El enorme establecimiento vacío y desierto que sólo albergaba en el fondo de los jardines algunos pobres de­mentes encerrados en chozas, hubo de parecer a Vicente y a su congregación, cuando hicieron su modesta entrada, una inmensidad triste y desconsoladora. ¿Tendría alguna vez sacerdotes como para colmarla? Lejos estaban de so­ñar que el colosal conjunto de construcciones semejantes sería un día reducido para albergar las obras de las cua­les ésta sería el centro y el hogar.

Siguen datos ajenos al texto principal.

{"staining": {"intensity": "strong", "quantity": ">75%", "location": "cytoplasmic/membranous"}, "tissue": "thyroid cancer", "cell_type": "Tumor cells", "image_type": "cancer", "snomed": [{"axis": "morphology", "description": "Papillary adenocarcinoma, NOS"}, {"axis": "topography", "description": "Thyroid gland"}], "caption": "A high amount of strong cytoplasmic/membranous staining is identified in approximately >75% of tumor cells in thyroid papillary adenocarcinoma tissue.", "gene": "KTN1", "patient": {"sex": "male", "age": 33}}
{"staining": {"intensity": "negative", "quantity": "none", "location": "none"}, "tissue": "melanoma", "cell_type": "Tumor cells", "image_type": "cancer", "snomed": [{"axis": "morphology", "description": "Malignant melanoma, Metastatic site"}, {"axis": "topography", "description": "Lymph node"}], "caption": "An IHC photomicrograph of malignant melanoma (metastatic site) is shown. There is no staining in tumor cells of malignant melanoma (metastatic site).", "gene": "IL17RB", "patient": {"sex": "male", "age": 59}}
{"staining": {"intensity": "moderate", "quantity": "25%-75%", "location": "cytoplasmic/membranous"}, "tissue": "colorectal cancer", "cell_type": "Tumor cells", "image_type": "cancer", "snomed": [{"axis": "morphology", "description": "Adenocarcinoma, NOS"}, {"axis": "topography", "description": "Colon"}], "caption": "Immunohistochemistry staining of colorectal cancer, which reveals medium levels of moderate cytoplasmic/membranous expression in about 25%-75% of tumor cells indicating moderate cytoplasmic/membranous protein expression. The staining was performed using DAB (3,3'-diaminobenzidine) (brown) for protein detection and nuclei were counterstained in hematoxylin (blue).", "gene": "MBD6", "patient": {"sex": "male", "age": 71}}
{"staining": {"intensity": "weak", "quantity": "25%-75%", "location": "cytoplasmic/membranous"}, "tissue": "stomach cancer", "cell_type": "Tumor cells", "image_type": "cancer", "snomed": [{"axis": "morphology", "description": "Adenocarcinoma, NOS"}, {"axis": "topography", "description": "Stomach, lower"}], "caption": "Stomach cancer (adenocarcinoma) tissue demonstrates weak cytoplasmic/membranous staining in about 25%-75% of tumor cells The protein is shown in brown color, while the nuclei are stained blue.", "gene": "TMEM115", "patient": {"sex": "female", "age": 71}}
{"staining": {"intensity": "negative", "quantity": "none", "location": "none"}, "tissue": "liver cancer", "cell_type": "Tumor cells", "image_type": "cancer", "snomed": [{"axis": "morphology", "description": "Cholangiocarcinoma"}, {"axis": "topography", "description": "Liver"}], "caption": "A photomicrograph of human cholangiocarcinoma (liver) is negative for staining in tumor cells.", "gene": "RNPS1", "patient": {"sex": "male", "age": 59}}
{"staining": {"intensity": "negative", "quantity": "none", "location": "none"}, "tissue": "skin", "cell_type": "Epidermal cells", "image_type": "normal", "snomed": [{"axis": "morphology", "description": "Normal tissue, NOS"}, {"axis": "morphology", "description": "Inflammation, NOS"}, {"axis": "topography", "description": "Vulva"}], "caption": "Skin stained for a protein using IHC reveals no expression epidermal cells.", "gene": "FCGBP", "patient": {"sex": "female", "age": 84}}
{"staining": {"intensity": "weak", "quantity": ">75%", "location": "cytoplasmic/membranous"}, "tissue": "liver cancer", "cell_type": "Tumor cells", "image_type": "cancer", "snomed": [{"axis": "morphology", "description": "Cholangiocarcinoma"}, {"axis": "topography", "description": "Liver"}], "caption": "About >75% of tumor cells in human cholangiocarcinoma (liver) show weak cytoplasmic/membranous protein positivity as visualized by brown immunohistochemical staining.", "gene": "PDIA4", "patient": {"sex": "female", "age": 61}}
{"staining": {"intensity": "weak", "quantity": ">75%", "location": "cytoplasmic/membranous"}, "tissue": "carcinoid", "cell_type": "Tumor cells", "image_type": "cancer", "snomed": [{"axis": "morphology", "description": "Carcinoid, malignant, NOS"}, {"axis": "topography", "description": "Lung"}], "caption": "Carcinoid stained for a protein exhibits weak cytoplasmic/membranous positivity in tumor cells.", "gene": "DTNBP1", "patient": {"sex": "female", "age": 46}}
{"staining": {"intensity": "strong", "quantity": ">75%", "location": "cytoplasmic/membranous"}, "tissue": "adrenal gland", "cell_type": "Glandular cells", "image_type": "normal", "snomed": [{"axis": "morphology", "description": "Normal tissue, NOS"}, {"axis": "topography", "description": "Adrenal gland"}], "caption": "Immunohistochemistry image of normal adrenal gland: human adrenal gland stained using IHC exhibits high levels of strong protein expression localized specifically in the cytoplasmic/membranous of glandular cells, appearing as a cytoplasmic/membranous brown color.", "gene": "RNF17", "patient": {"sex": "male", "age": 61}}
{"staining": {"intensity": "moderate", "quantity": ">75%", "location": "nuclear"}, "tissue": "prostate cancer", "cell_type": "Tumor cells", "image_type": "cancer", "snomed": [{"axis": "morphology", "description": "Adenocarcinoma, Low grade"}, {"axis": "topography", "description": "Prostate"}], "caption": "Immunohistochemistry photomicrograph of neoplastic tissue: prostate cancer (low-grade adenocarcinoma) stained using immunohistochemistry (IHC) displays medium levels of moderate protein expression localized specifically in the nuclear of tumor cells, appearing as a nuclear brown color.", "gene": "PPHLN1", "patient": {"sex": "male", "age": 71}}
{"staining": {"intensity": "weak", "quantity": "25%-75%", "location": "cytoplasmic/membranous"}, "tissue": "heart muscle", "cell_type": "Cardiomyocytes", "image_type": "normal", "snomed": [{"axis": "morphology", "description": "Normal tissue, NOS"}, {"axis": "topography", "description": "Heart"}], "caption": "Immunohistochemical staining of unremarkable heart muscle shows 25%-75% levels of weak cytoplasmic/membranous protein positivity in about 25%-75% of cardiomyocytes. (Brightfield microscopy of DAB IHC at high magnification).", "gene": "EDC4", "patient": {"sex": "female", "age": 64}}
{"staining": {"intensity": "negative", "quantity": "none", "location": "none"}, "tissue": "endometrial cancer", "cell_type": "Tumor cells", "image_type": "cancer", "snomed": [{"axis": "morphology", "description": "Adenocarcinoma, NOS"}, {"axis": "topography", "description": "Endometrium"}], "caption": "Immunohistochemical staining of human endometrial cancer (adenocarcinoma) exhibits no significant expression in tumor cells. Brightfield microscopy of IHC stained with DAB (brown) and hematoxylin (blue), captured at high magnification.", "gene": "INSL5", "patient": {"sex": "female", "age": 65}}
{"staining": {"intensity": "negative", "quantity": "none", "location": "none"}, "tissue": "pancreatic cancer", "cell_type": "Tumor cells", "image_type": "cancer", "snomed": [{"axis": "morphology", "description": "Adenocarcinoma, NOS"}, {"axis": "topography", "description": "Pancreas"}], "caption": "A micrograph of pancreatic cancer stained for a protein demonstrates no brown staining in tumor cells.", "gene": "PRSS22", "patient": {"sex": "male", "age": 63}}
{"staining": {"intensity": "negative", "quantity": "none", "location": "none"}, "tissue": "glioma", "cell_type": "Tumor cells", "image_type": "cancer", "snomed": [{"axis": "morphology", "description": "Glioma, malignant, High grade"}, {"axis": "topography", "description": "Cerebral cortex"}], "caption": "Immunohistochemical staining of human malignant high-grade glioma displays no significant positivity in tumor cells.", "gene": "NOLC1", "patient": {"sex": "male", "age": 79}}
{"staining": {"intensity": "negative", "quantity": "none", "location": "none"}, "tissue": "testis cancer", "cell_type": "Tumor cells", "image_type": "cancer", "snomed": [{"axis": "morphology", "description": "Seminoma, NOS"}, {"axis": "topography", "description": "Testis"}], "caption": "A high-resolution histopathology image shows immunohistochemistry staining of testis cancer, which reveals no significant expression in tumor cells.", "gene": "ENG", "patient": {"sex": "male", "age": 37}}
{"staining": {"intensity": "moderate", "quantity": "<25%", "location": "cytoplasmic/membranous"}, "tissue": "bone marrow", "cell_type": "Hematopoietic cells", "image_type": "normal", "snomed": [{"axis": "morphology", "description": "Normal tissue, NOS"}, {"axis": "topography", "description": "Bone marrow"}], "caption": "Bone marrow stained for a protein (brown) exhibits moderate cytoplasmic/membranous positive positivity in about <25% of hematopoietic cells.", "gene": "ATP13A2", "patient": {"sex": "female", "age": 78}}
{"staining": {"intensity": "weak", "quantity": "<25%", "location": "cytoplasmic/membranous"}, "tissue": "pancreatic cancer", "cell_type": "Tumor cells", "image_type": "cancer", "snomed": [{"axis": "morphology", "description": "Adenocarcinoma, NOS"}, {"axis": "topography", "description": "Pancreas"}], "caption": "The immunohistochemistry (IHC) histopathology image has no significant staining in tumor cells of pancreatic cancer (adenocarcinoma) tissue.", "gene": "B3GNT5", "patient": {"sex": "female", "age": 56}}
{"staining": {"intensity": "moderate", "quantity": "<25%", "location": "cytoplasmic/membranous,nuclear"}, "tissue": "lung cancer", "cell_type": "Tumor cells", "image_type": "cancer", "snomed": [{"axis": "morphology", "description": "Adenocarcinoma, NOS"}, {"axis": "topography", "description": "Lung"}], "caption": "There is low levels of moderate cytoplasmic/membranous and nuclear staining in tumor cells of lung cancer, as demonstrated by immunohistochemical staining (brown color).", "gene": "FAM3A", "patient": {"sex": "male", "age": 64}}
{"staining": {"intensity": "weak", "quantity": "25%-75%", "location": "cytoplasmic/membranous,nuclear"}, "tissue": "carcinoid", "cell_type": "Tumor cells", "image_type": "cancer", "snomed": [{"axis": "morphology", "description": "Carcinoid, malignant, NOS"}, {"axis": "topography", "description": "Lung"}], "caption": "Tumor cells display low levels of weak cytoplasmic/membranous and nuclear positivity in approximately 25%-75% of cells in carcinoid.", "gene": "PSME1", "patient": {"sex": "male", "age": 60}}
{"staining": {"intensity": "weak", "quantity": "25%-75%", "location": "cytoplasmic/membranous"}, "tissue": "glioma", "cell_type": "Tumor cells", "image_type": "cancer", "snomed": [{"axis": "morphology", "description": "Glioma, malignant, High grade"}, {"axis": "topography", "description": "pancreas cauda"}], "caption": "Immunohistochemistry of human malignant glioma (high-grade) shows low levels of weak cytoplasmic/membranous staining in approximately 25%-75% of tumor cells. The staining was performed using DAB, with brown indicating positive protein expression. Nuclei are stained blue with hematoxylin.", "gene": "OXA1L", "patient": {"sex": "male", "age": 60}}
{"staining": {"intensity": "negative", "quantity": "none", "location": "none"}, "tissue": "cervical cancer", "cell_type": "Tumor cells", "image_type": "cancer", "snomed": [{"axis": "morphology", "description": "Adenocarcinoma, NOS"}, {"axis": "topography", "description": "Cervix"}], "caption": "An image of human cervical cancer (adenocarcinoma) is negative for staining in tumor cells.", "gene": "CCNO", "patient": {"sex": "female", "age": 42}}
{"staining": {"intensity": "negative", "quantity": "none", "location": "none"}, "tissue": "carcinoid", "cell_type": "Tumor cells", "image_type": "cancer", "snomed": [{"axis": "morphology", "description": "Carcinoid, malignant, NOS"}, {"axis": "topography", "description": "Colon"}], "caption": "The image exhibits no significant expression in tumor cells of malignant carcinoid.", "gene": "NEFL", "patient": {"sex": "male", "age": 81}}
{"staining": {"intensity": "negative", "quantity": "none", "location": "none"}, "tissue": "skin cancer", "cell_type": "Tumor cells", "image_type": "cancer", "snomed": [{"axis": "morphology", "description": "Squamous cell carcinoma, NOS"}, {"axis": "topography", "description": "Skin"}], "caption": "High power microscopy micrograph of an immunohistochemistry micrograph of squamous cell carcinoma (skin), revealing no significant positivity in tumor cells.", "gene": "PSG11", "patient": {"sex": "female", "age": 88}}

Hoy, retrocediendo en la historia, nos preguntamos si el gigantesco priorato de San Lázaro no fue construido y dispuesto expresamente para ser, a su hora, la cuna y el domicilio titular, la casa madre de todas las órdenes a las cuales Vicente debía vincular su nombre y su gloria. En adelante sería su residencia y su palacio; palacio sin ar­tesonados de oro ni cielorrasos al óleo, de murallas des­nudas y galerías embaldosadas, de patios y jardines seve­ros encuadrados por claustros, salas de estudio, refectorios, dormitorio, guardarropas, celdas… pero asimismo mora­da y mansión real que será convertida por Vicente, con ra­pidez e inteligencia admirables, en Louvre de la caridad y Vaticano de su humilde genio.